───── Document passage ─────

Hello, I am an engineer at Zalando, a fashion player in Europe with over 5 billion euros in revenue every year. I am representing the Merchant Operations department, where we are using Keycloak for over 2 years as our IAM solution. We have hundreds of users and clients, with an average of 74 requests per minute and spikes of 1 to 2 thousand requests per second.
We use Kubernetes to operate the stack, and one of the biggest challenges is the use of Infinispan and JGroups as a data grid to store the sessions of the authenticated users and clients. Keycloak doesn't allow a direct connection with a remote externalized cluster of Infinispan, it has a custom implementation that synchronizes between a local Infinispan and a remote one, where you have to create a clusters for the local nodes and the remote ones and interact via HotRod protocol between the clusters.
We already have a well-instrumented infrastructure containing capabilities for service discovery, deployment with zero downtime and lifecycle management of instances. By preventing us to change certain behaviours when operating the stack and become truly stateless, operating Keycloak prevents us from taking advantage of the investments in our internal tools and the tendencies of the industry, requiring developers to acquire very specific knowledge which results in costs for onboarding and training new joiners.
In order to try to increase the scalability and resilience of the system, significantly increase start and shutdown time, take advantage of our internal tools, reduce the training to operate the stack, we are aiming to create an external cache layer that doesn't require clustering or rebalancing would allow the stack to achieve a stateless behaviour.
We use multiple SPIs to inject our extensions like login flows, new entities that relate with the original ones (user, clients, etc), new ways of resetting your password or registering OTP, controlling the issuing and claims of tokens, and so on. Inside our department we know Keycloak as Merchant IAM, it is a repository using Maven to compile some modules into a JAR. It has multiple Keycloak modules as dependencies including the test suite which we also use to write our own functional tests with Arquillian. It links these dependencies as provided. The main module yield a JAR which is deployed to Wildfly (deployments folder) in production based on the official image https://hub.docker.com/r/jboss/keycloak/.
We want to implement the set of interfaces and SPIs to create a new model module for Keycloak (https://github.com/keycloak/keycloak/tree/master/model) which uses an external cache system. The project will leverage Maven to either output a JAR or be used as a dependency to be easily injected to Keycloak and switch the model layer to a different one.

───── Record excerpts ─────

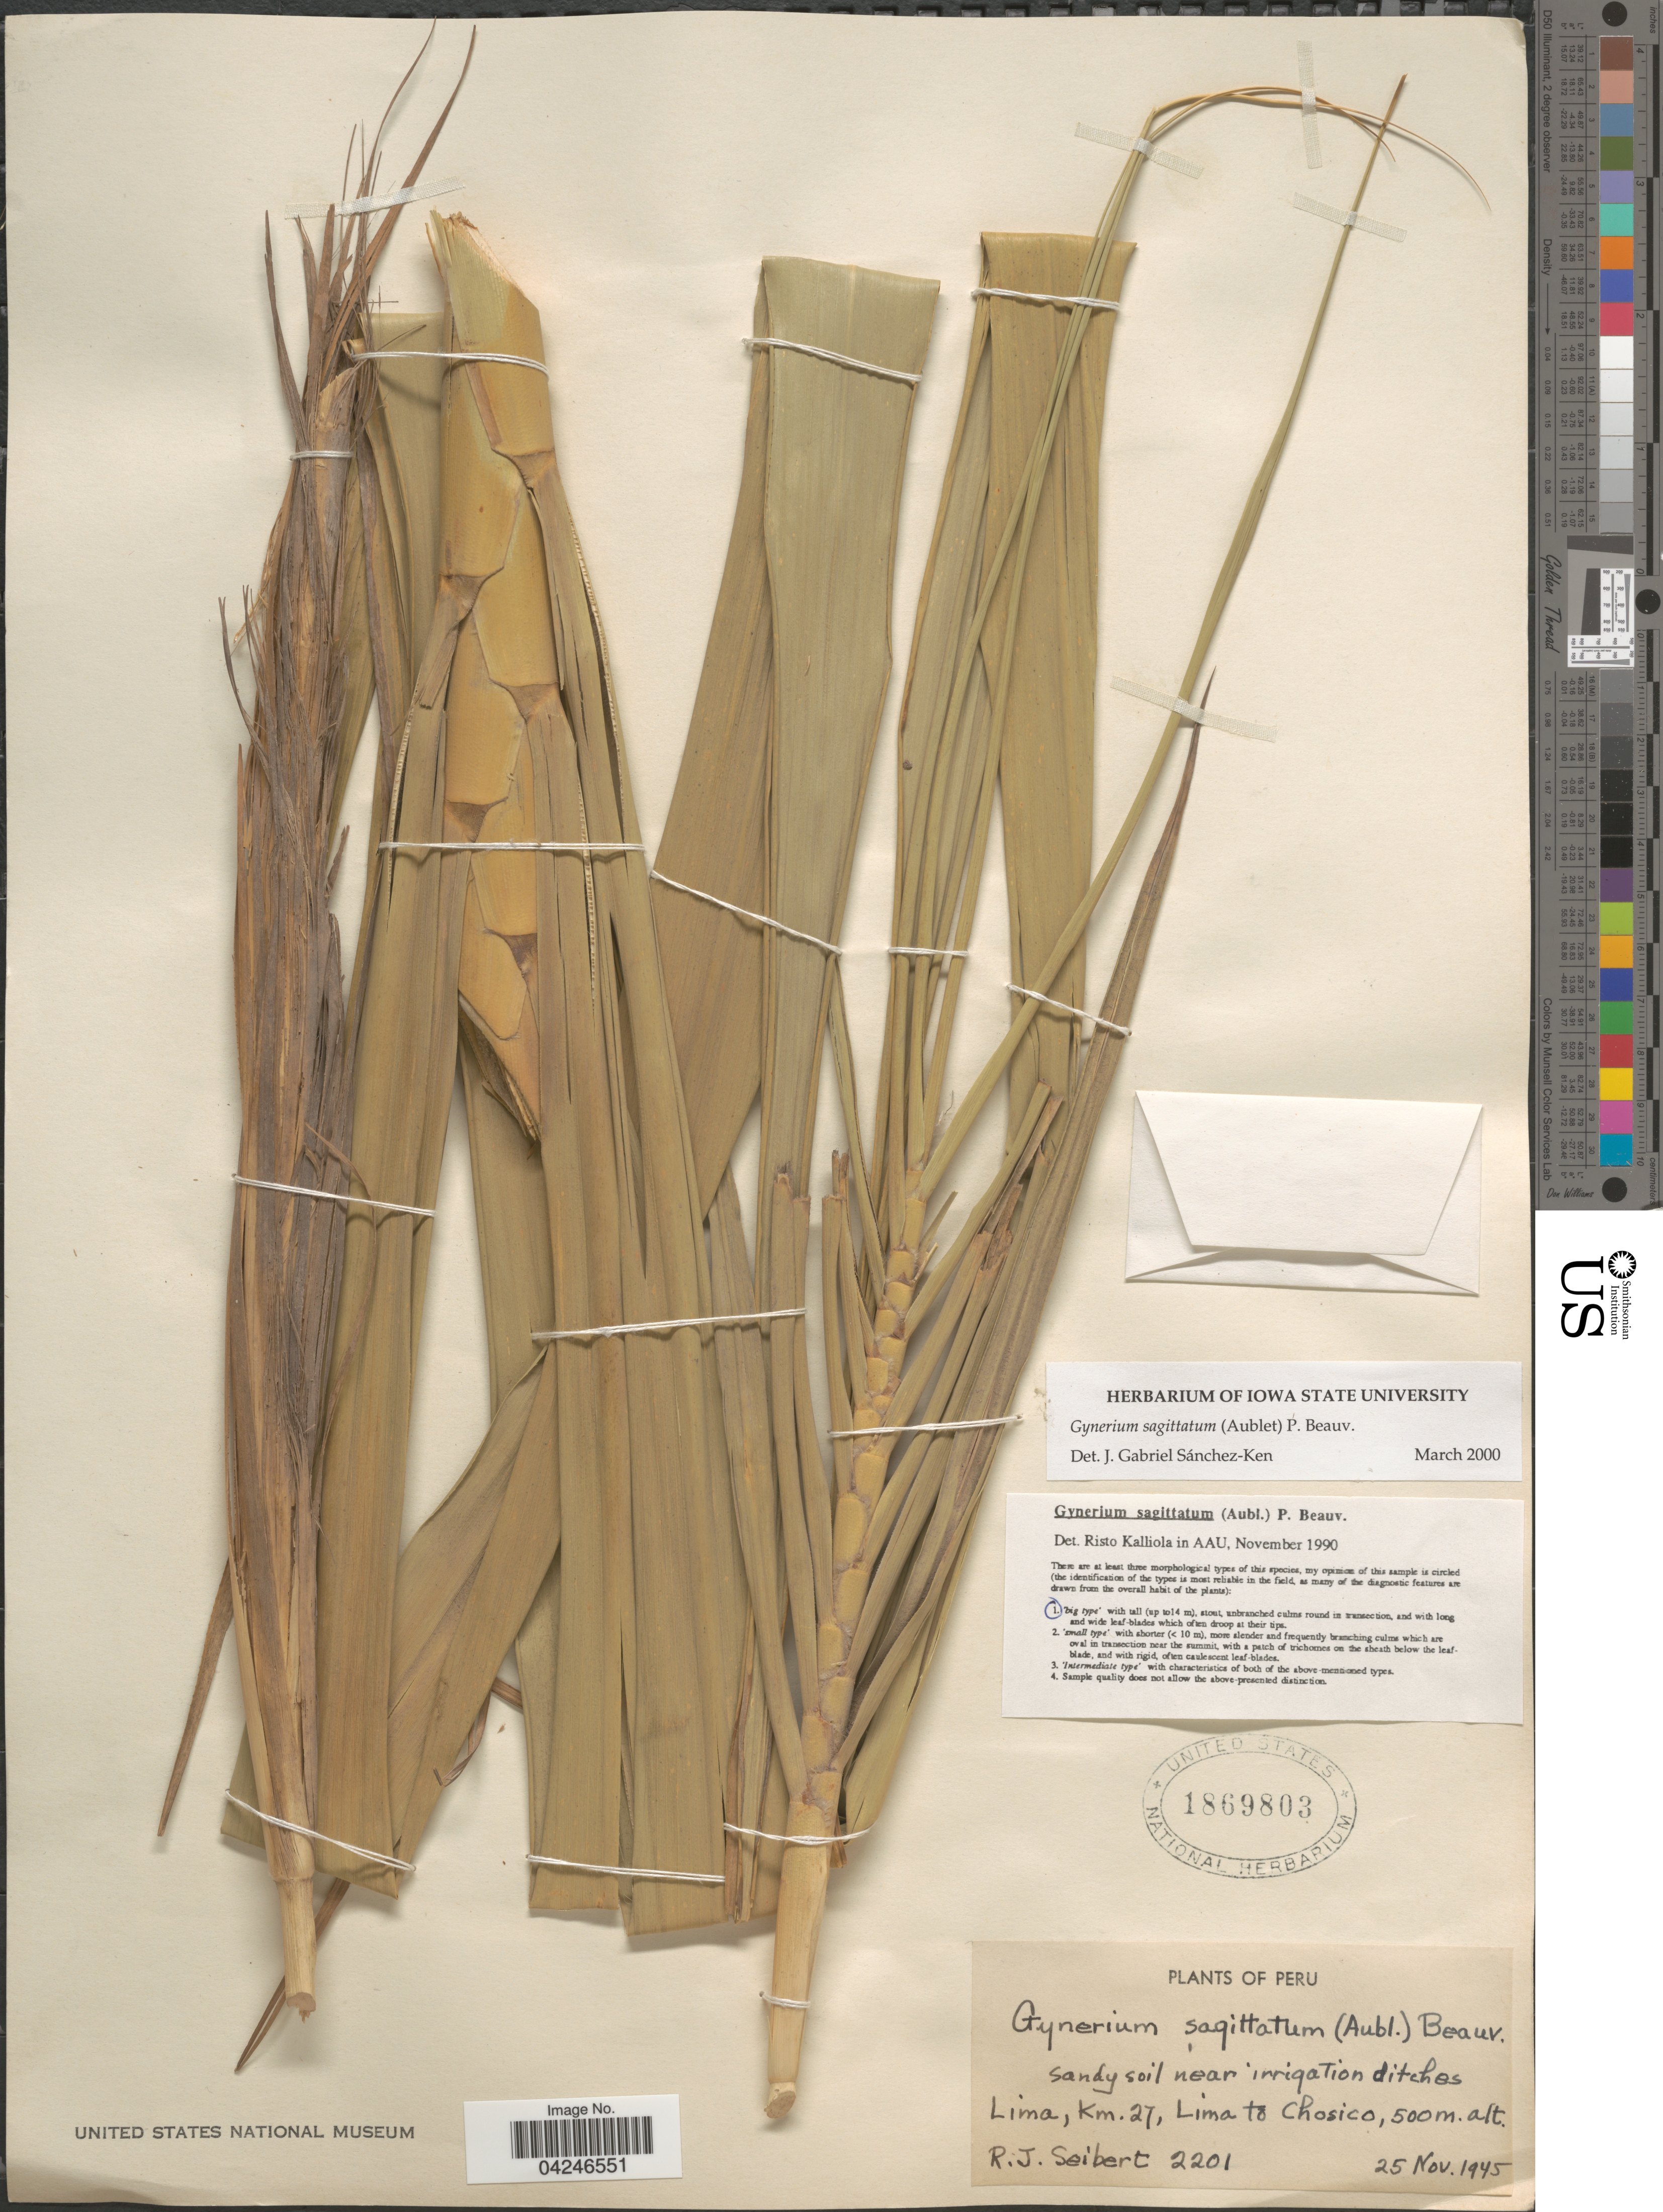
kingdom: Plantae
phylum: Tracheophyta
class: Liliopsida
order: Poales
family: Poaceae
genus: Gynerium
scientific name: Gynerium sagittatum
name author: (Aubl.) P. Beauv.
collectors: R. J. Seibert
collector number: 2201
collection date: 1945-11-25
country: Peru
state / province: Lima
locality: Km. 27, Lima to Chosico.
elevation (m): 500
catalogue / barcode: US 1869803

─────

-- Instructions --
1. Using the Keycloak post, decide whether each statement below agrees with it. Answer yes or no for each, and quote the deciding words.
(a) The department has used Keycloak as its IAM solution for more than two years.
(b) Keycloak can connect directly to a remote externalized Infinispan cluster.
(c) The main JAR is deployed to Tomcat in production.
2. Transcribe the passage of the Keycloak post between "We use Kubernetes" and "between the clusters.", inclusive.
3. Answer these questions from the Keycloak post.
(a) What is the average number of requests per minute?
(b) Which protocol do the local and remote clusters use to interact?
(c) Which tool does the Merchant IAM repository use to compile its modules into a JAR?

-- Expected answers --
1.
(a) Yes: "where we are using Keycloak for over 2 years as our IAM solution"
(b) No: "Keycloak doesn't allow a direct connection with a remote externalized cluster of Infinispan"
(c) No: "The main module yield a JAR which is deployed to Wildfly (deployments folder) in production"

2.
We use Kubernetes to operate the stack, and one of the biggest challenges is the use of Infinispan and JGroups as a data grid to store the sessions of the authenticated users and clients. Keycloak doesn't allow a direct connection with a remote externalized cluster of Infinispan, it has a custom implementation that synchronizes between a local Infinispan and a remote one, where you have to create a clusters for the local nodes and the remote ones and interact via HotRod protocol between the clusters.

3.
(a) 74 requests per minute
(b) HotRod
(c) Maven